Supplied passage →

Filing papers and documents
What is a filesystem? According to early Linux contributor and author Robert Love, “A filesystem is a hierarchical storage of data adhering to a specific structure.” However, this description applies equally well to VFAT (Virtual File Allocation Table), Git, and Cassandra (a NoSQL database). So what distinguishes a filesystem?
The Linux kernel requires that for an entity to be a filesystem, it must also implement the open(), read(), and write() methods on persistent objects that have names associated with them. From the point of view of object-oriented programming, the kernel treats the generic filesystem as an abstract interface, and these big-three functions are “virtual,” with no default definition. Accordingly, the kernel’s default filesystem implementation is called a virtual filesystem (VFS).
If we can open(), close(), read() and write(), it is a file as this console session shows.
If we can open(), read(), and write(), it is a file as this console session shows.
VFS underlies the famous observation that in Unix-like systems “everything is a file.” Consider how weird it is that the tiny demo above featuring the character device /dev/console actually works. The image shows an interactive Bash session on a virtual teletype (tty). Sending a string into the virtual console device makes it appear on the virtual screen. VFS has other, even odder properties. For example, it’s possible to seek in them.

Do this → Reproduce the passage on filesystems above between "Filing papers and" and "distinguishes a filesystem?", inclusive.

Material provided →

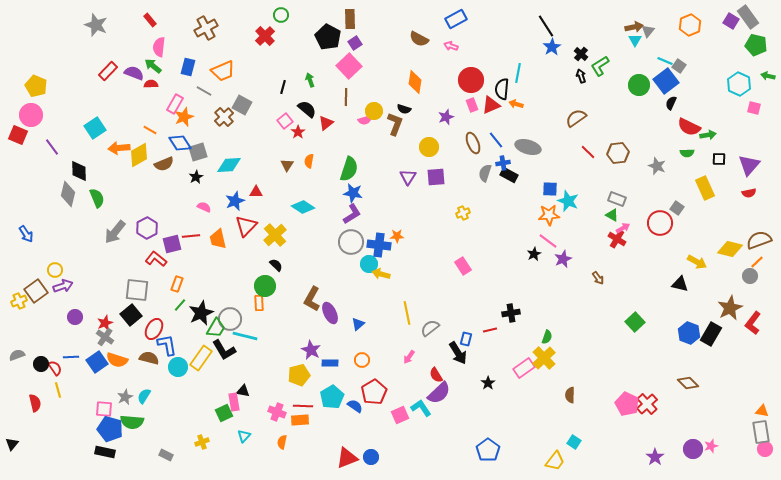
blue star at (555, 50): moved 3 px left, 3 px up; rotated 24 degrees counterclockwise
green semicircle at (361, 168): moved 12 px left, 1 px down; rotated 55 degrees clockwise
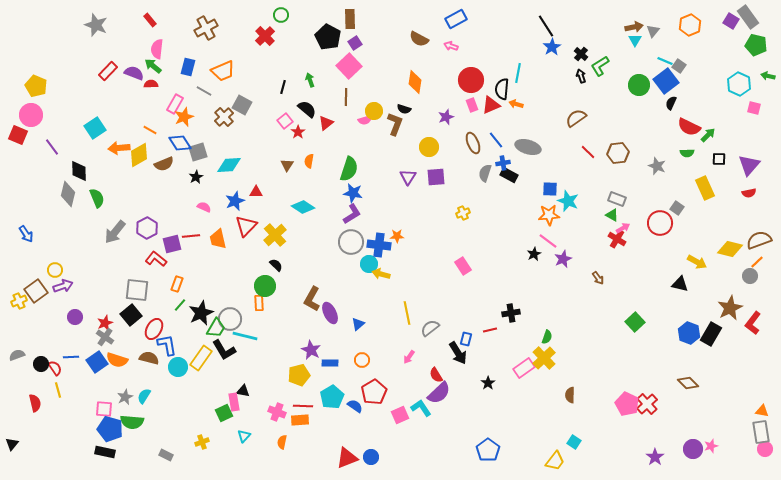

Result →
Filing papers and documents
What is a filesystem? According to early Linux contributor and author Robert Love, “A filesystem is a hierarchical storage of data adhering to a specific structure.” However, this description applies equally well to VFAT (Virtual File Allocation Table), Git, and Cassandra (a NoSQL database). So what distinguishes a filesystem?